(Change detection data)
○ ○ ○ ○
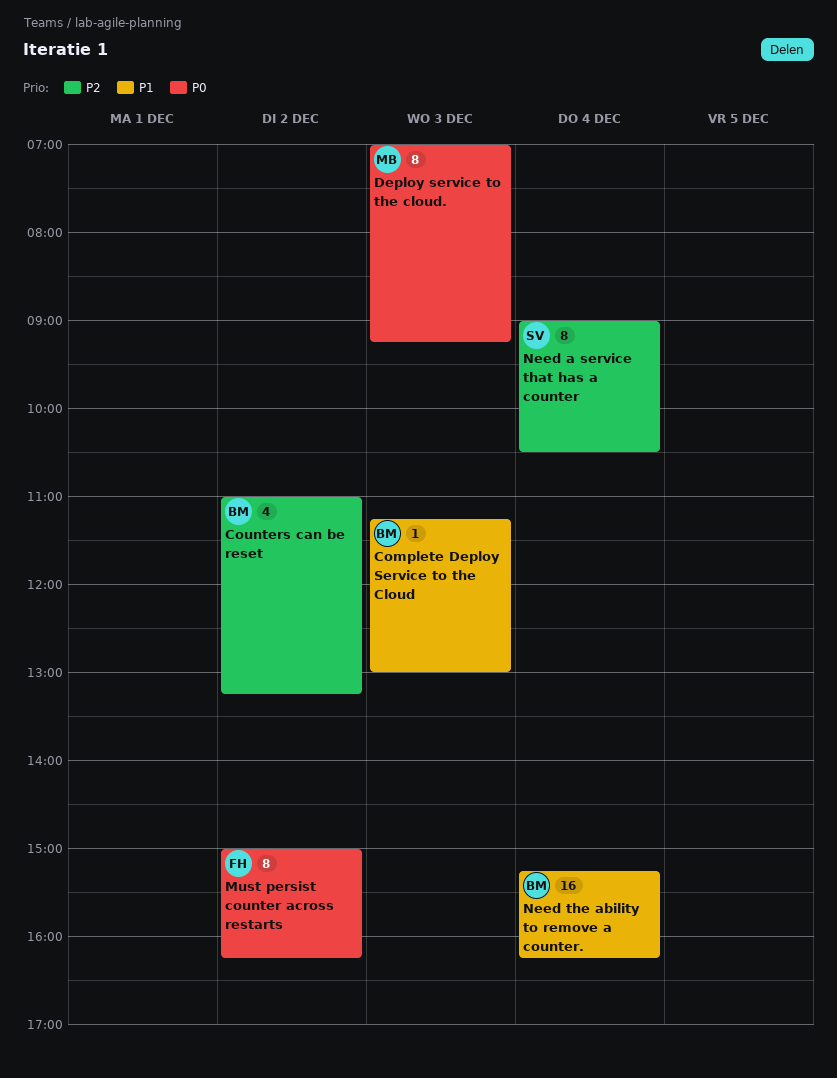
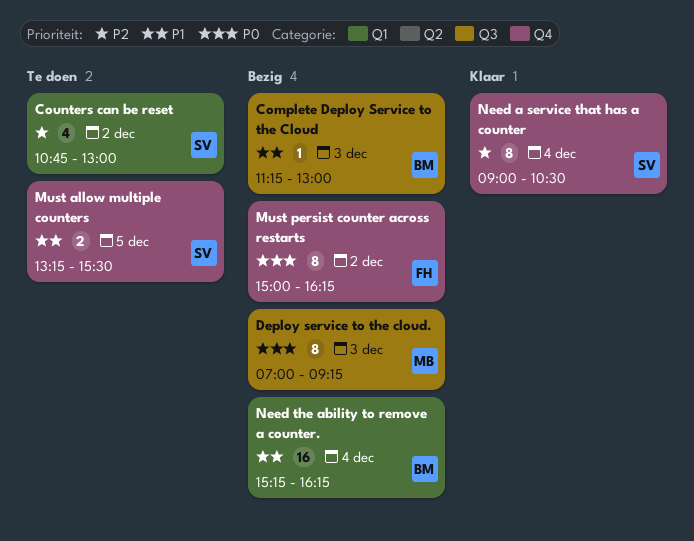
Counters can be reset, owner: BM -> SV
Counters can be reset, begins: 11:00 -> 10:45
Counters can be reset, ends: 13:15 -> 13:00
Must allow multiple counters: none -> present

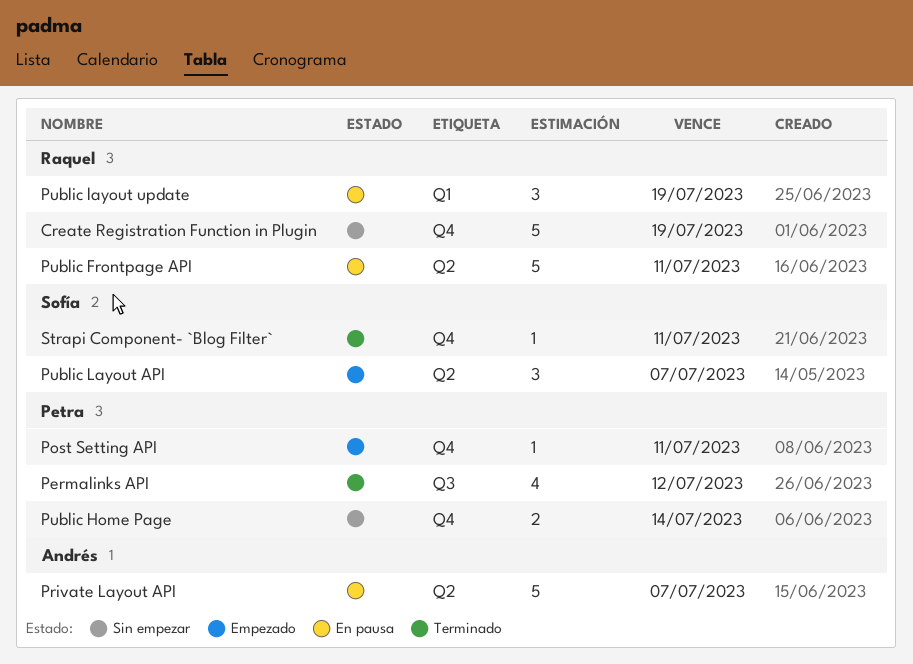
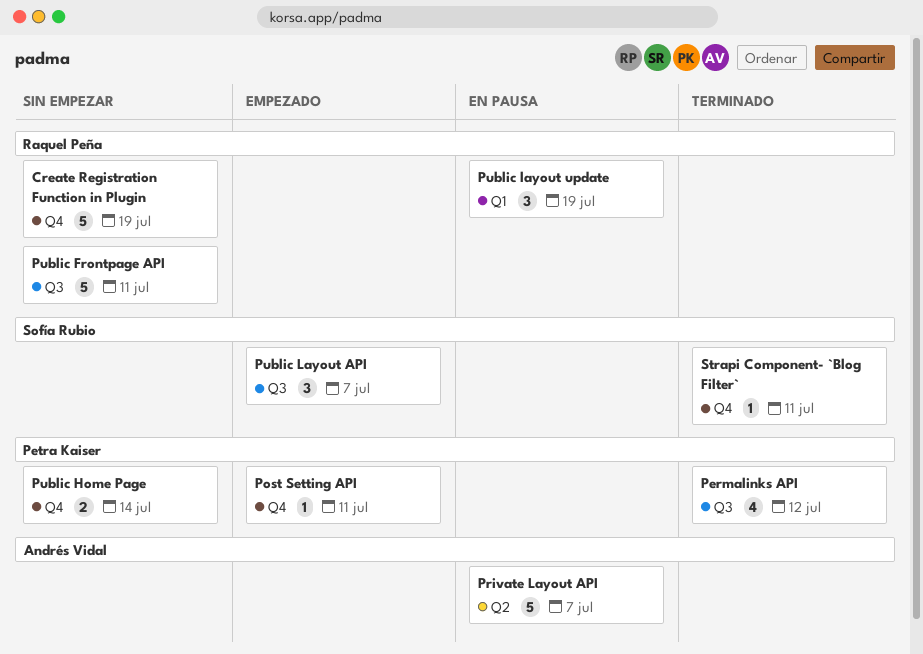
Public Frontpage API, status: En pausa -> Sin empezar
Public Frontpage API, label: Q2 -> Q3
Public Layout API, label: Q2 -> Q3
○ ○ ○ ○
PROBLEM TO SOLVE ▸ Reproduce all the entries that precede this task, word for word, minus any pictures.

RESULT OF THIS EXERCISE ▸
Counters can be reset, owner: BM -> SV
Counters can be reset, begins: 11:00 -> 10:45
Counters can be reset, ends: 13:15 -> 13:00
Must allow multiple counters: none -> present

Public Frontpage API, status: En pausa -> Sin empezar
Public Frontpage API, label: Q2 -> Q3
Public Layout API, label: Q2 -> Q3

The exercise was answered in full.